Melanie Mulcahy Melanie Mulcahy

Single Member Limited Liability Companies (LLC) - Planning for Transition

Are you a member of a single-member LLC or one which may become a single-member LLC? Do you have a plan for transition of membership interests? Have you considered the following:

  • Who has the authority to access the company’s bank accounts?

  • Who is empowered to conduct business on behalf of the company?

  • Who can vote, make decisions on behalf of, and manage the company?

  • Who has the authority to bind the company?

Unlike in corporations, membership interests in LLCs are not generally freely transferrable. This means that the consent of a majority, super-majority, or all of members is typically required to allow another member to be admitted to an LLC. If the last member is deceased, there is no one to admit a new member to transact business on behalf of the LLC, leaving the LLC with no one legally empowered or entitled to transact business on behalf of the company, or even to access funds which would otherwise have been available for distribution from the company. Addressing these issues is critical for small LLCs.

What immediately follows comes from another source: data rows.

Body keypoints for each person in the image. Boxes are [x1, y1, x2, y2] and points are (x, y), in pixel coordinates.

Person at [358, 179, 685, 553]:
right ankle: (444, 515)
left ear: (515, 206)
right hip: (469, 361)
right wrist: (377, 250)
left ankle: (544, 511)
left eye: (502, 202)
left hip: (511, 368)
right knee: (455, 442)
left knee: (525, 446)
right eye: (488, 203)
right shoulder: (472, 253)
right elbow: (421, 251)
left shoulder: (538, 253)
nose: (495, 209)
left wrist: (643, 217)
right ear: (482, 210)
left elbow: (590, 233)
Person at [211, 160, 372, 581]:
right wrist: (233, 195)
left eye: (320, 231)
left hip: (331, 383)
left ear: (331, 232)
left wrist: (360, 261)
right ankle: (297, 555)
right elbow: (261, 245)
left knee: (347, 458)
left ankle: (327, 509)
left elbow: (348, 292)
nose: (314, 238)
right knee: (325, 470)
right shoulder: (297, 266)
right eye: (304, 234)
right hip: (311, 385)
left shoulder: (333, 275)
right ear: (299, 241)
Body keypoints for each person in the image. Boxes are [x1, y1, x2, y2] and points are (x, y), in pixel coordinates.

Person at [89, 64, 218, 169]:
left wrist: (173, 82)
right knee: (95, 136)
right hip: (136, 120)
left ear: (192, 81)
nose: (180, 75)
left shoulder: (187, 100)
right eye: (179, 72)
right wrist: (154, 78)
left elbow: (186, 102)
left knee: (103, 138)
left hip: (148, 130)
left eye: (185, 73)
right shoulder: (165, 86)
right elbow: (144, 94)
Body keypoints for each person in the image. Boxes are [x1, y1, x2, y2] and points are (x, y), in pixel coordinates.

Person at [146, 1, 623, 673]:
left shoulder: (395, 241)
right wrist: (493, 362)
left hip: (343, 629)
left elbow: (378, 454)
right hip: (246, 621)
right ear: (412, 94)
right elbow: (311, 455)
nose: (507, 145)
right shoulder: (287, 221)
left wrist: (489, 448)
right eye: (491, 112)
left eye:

Most of my clients are surprised to learn that they are not able to transfer the management and control associated with their membership interests using estate planning devices, such as their wills. Most clients are also shocked that, except for one narrow exception, Louisiana law does not provide a statutory solution for this problem.

So, what can you do to plan for this situation? Consult with your attorney to devise a transition plan to ensure the smooth transition of your closely-held limited liability company.